La transition énergétique est souvent associée à la question du changement climatique, mais il faut la penser dans toutes ses dimensions, à commencer, on l'oublie souvent, par ses enjeux sociétaux. Dès les premiers développements en termes de recherche, il faut penser aux problèmes d'acceptabilité des technologies – pour les éoliennes, par exemple –, mais également au coût des solutions qui seront déployées. Il faut également penser « environnement » au sens large. La question de la pollution de l'air est tout aussi importante que celle du C02. Dans le cas des automobiles, nous sommes passés en cinq ans de la doxa initiale selon laquelle le diesel consommait moins d'énergie et était la bonne solution en termes de C02 à un critère de santé, et la question de la pollution de l'air est devenue primordiale. On a considéré d'abord que les véhicules à essence étaient la bonne réponse, puis nous avons basculé dans le monde de l'électrique.

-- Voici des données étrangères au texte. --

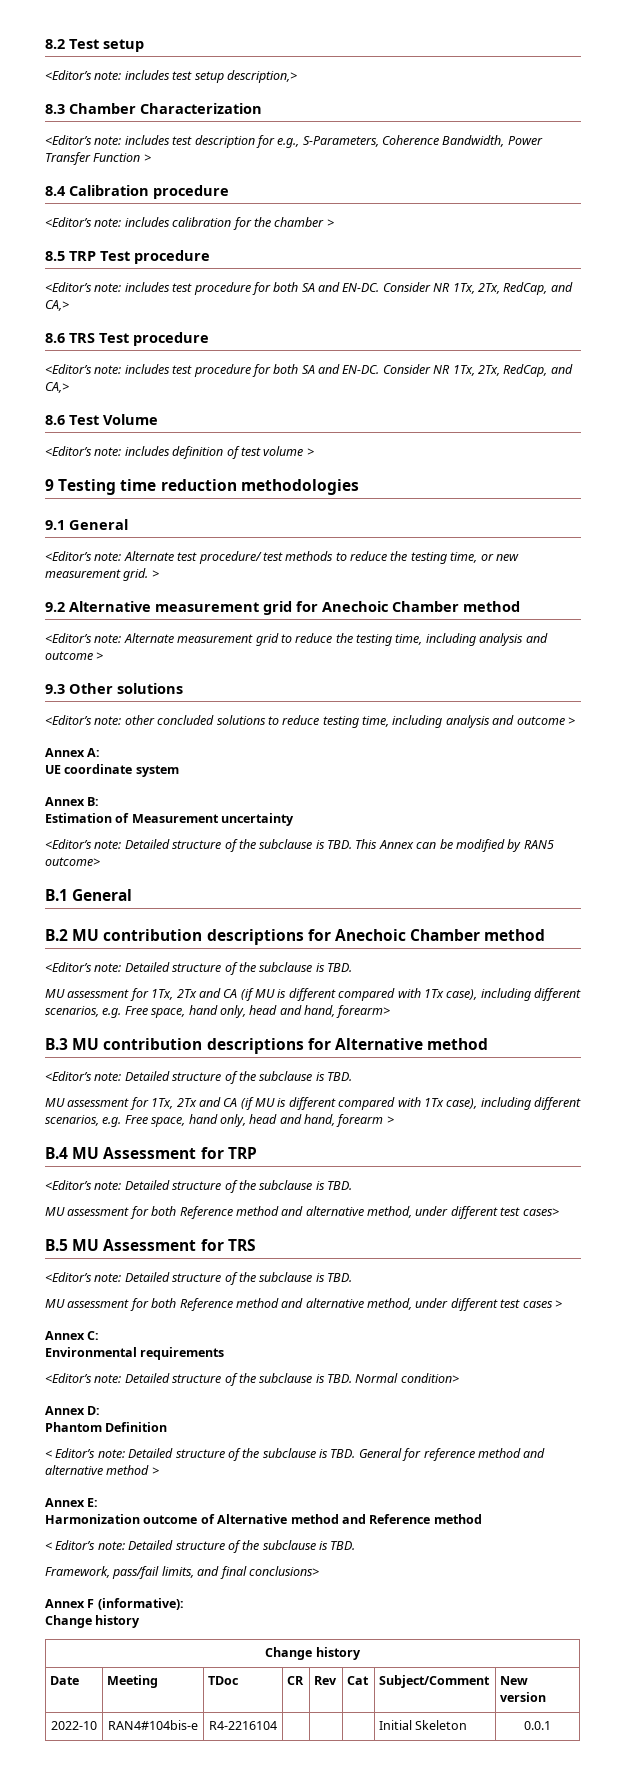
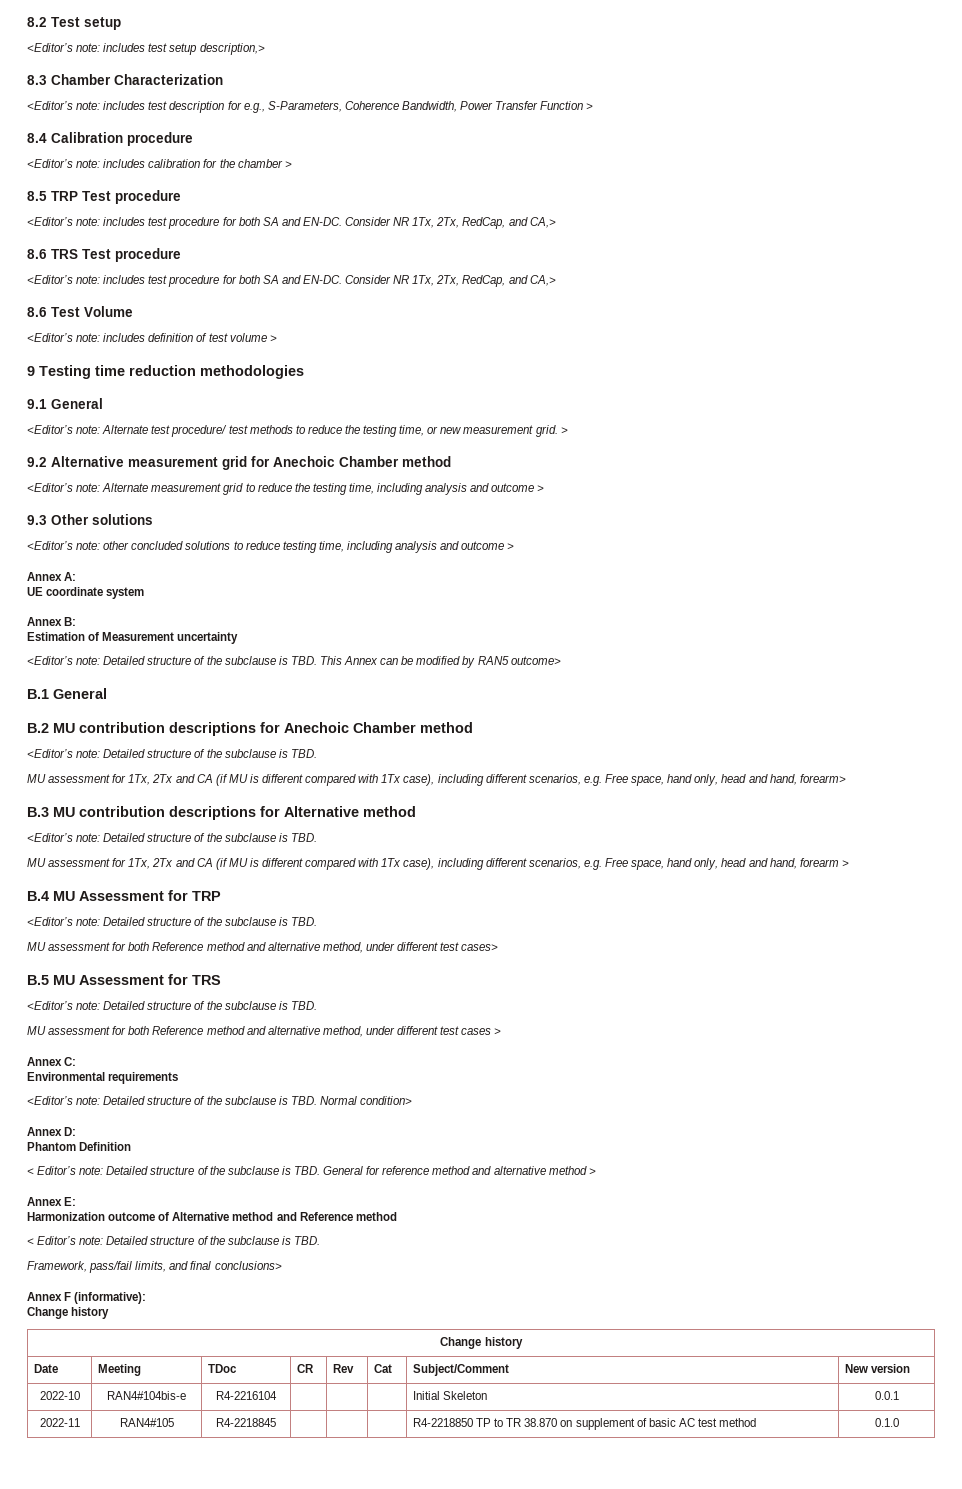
(551, 1725) none -> [39,1418,80,1427] [119,1418,174,1427] [216,1418,276,1427] [412,1418,757,1430] [874,1418,899,1427] // 2022-11 | RAN4#105 | R4-2218845 | | | | R4-2218850 TP to TR 38.870 on supplement of basic AC test method | 0.1.0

De ce point de vue, l'analyse des cycles de vie est primordiale. Lorsque l'on réalise le bilan global d'un véhicule électrique par rapport à un véhicule thermique, le second consomme 120 à 140 grammes de C02 par kilomètre, alors que le premier nourri en électricité sur la base du mix européen moyen, consomme environ 80 grammes de C02 par kilomètre. Ce chiffre tombe en deçà de 50 sur la base du mix français.

L'IFPEN devra s'attacher le plus tôt possible à examiner l'ensemble des critères qui concourent à la politique environnementale, le C02 n'étant pas l'unique sujet.

La troisième dimension de la transition énergétique est géopolitique. Les matériaux critiques seront utilisés de plus en plus massivement pour accompagner la transition énergétique et écologique. Ces questions devront être traitées très en amont pour des raisons de souveraineté. Aurons-nous accès, à terme, à suffisamment de lithium ou de cuivre ? Comment s'organiser ? Nous travaillons d'arrache-pied à la question du recyclage. Peut-on recycler certains matériaux sur notre territoire de manière à accéder à la ressource dont nous avons besoin ?

Par ailleurs, les projections montrent que le monde d'avant, celui des hydrocarbures n'est pas derrière nous. Depuis cinq ans, la courbe des investissements en matière d'hydrocarbures se chiffre à 500 milliards de dollars par an à l'échelle de la planète. La courbe des investissements dans le domaine des énergies renouvelables a dépassé pour la première fois en 2020 celle du pétrole.

Les prévisions de l'Agence internationale de l'énergie annoncent un niveau de dépendance aux hydrocarbures qui reste élevé à horizon 2040. Si l'on veut résoudre le problème, il faut également s'occuper des usages du pétrole, afin de les décarboner au maximum. Je pense notamment à l'industrie, où les solutions de type captage et stockage de carbone ou réutilisation du carbone émis par les procédés industriels doivent être étudiées.

Enfin, sur les sujets de transition énergétique et écologique, il faut de plus en plus penser au niveau européen. En termes de déploiement des énergies renouvelables, les pays européens ont tous des ambitions fortes, mais le problème de leur intermittence doit nous pousser à réfléchir ensemble au développement des interconnexions. Nous devons aussi considérer l'éventualité du stockage local et le développement de ressources décentralisées. La transition énergétique est un sujet qui suppose de marier une vision des très grands réseaux et une vision locale. Il conviendra de trouver des solutions à ces deux échelles.

Si je devais résumer, l'IFPEN est une référence mondiale sur deux sujets importants : d'une part les biocarburants, notamment les déchets agricoles et les résidus agricoles, qui sont plus bénéfiques et acceptables ; d'autre part le captage, le stockage et l'utilisation du carbone.